Kontarsky takes the Hawthorne movement extremely fast, but he gives his right hand prominence when it’s a melody-bearing line. I got lost after Raineri’s first page, up until the E sharp and E natural cross-hands points in the narrative (such as it is). The executant made telling use of his 37 cm wood panel, the famous cluster-chords controlled and subservient to the left-hand melodic material. Later, at the repeated four bars interlude, I’d never heard before what the left hand was doing; not much, admittedly, but interestingly at organized cross-purposes with the upper staff’s content – something I wouldn’t have come across except for Raineri’s measured pace.
Raineri made fine use of the room that Ives leaves for diatonic relief at his G Major and F sharp Major soft harmonizations-extensions of the Beethoven motif. Yet the fast march time that Ives asks for six bars further on struck me as too restrained, over-cautious for its bouncy drive; still, by the time we reached that marvellously manic passage packed with five-note clusters, eventually in both hands, Raineri gave us a most persuasive entry into Ives’ most vehement dynamic landscape. Certainly, the prospect sounded rather thick as the march rhythm enjoyed a thorough exercise, but the last five-and-a-bit pages, starting at the From here on, as fast as possible direction, came over as very hard work. It’s not as though Raineri got all the notes, although I only picked up on exposed high pitches for most of the time, but much of this movement’s ‘developments’ are a trial to penetrate, let alone to articulate; the final flourish, following a faintly discordant echo of the hymn, fell into place most happily.
Not much to report about The Alcotts, even if the pace was very deliberate; even the faster exhortation after the A flat Major key signature is negated could have been accelerated without much exertion. Then again, Raineri invested a fine sentiment into the Stephen Foster melody that arrives with the E flat Major key signature in the movement’s second half. Of course, if you give this executant a triple forte demand, he will exercise a gratifying level of power-in-attack, as shown in the blazing C Major treatment of the movement’s main Beethoven Fifth variant right at the movement’s conclusion.
Of all the sonata’s parts, Thoreau impresses me as an indubitable success, mainly because of its husbandry; the composer keeps his aim focused on the final quiet peroration without straying into ragtime or diatonic harmony or the aggressive panoply employed in the first two movements. The lengthy flute appearance is a sign that the transcendent conclusion is near, and Raineri projected the intransigence of that underpinning, slow A-C-G bass motto with impressive calm. Certainly, these pages aren’t all impressionistic dreaminess or concerned with the upper planes; you can find textural complexity allied to dynamic power throughout, but the lyrical moments take on greater importance and Ives’ use of right-hand echoes leavens the urgent bravura of those technically challenging segments.
Once more, we have to thank Raineri as performer and festival director.
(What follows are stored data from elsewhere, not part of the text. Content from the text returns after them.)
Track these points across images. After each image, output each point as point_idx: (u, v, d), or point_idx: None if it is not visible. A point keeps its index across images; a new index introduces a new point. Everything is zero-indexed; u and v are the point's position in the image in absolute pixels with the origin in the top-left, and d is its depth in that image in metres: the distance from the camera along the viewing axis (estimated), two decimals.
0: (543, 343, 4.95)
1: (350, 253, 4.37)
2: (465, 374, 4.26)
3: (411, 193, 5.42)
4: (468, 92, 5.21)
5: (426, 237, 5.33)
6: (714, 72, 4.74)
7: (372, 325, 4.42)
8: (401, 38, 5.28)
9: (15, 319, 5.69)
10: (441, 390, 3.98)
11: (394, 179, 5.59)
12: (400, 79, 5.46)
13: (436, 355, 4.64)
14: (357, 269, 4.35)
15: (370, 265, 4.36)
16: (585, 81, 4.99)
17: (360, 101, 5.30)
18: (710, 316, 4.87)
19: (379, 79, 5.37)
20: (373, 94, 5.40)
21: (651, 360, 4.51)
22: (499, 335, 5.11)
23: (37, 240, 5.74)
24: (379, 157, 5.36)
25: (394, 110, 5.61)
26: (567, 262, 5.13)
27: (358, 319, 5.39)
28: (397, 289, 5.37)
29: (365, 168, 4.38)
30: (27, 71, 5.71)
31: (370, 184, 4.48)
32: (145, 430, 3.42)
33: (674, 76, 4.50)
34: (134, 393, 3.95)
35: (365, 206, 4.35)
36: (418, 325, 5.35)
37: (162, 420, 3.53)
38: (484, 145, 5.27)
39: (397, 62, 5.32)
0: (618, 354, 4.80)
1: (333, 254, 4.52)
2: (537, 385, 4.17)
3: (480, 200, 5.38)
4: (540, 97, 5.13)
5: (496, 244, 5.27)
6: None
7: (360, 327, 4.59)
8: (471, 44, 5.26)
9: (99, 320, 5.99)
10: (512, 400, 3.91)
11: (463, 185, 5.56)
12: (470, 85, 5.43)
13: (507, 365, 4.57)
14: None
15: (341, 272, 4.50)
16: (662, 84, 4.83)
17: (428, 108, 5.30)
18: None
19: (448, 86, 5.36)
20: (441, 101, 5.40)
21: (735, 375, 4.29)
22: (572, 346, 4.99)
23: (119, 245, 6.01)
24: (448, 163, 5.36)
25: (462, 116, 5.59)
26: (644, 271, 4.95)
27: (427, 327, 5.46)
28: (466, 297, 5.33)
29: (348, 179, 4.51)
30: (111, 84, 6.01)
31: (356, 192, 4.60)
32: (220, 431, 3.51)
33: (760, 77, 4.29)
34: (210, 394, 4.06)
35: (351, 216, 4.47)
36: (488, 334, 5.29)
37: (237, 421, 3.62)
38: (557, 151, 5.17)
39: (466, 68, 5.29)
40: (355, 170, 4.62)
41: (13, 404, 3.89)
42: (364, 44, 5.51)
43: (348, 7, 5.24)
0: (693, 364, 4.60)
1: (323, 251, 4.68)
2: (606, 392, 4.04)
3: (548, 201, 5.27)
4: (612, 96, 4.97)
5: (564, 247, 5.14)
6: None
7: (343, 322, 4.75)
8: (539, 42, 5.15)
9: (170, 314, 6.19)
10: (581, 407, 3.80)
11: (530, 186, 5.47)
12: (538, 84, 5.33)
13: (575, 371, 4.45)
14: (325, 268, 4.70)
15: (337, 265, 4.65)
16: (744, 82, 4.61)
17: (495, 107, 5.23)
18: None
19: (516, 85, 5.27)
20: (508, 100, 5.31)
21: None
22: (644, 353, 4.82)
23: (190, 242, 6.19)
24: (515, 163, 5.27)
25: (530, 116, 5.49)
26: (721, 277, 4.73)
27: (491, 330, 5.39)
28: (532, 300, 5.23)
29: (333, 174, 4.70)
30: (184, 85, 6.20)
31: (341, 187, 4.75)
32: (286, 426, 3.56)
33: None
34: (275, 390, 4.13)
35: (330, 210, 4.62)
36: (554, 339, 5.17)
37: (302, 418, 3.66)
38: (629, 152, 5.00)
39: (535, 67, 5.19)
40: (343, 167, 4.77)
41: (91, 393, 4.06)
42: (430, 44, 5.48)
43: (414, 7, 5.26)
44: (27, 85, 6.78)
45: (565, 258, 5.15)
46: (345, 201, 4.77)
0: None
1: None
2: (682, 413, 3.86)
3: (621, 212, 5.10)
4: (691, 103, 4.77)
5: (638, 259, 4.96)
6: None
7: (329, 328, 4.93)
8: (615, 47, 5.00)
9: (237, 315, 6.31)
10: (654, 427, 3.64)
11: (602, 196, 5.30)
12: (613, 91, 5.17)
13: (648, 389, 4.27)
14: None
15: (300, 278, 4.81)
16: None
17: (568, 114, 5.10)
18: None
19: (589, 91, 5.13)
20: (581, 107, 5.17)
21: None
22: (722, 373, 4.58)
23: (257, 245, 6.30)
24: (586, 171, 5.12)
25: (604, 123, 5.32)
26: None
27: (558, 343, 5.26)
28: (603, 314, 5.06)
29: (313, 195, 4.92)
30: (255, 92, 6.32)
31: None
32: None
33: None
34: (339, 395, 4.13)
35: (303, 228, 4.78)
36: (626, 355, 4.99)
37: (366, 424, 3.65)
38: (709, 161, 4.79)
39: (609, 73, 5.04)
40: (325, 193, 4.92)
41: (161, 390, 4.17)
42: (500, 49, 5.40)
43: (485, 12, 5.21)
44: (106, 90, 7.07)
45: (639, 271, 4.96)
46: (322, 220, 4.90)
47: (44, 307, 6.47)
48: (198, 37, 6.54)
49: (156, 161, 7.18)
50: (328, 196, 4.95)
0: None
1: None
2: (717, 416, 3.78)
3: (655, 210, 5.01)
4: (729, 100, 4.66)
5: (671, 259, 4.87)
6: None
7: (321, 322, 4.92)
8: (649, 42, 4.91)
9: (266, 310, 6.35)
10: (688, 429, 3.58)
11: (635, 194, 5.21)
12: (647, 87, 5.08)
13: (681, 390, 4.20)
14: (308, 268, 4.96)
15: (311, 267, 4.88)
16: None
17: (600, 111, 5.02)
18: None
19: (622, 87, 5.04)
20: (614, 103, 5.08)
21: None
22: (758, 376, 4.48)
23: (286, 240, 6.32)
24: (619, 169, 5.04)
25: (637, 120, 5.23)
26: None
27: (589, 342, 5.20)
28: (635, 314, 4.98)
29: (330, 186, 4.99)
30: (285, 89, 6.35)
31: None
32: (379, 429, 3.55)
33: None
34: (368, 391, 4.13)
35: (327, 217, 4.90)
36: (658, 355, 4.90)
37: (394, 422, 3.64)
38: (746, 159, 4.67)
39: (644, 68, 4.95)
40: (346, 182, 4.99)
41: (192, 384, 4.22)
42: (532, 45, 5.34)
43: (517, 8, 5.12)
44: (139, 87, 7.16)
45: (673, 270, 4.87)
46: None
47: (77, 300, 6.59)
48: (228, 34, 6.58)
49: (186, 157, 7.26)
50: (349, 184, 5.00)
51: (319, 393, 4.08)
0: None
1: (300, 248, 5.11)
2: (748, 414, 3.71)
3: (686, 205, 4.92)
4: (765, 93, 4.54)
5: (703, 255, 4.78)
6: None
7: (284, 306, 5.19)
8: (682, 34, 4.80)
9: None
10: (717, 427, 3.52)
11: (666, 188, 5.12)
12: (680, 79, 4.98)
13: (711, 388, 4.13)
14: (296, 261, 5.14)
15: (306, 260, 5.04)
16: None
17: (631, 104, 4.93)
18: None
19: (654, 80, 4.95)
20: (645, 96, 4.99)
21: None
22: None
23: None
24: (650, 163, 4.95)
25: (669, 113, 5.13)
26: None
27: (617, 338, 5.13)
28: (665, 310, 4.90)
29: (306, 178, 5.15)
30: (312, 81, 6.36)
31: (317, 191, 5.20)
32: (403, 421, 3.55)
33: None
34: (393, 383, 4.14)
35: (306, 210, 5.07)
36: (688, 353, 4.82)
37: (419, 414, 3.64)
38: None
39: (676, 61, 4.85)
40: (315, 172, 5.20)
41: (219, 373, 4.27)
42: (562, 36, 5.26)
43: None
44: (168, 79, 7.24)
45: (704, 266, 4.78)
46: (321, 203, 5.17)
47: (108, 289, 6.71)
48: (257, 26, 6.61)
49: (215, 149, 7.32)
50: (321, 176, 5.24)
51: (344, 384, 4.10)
I don’t know how he manages to attract the talent that can be seen during these recitals, nor how he contrives to keep the festival’s head above water, particularly when only a score of us turned up for this (to my mind) major event. No, he doesn’t do it all on his own, but his contribution to so many programs across this fortnight ranks as extraordinarily generous by any measurement standard. Perhaps I just happened to pick a program that failed to interest others; well, they missed a singular, engrossing achievement.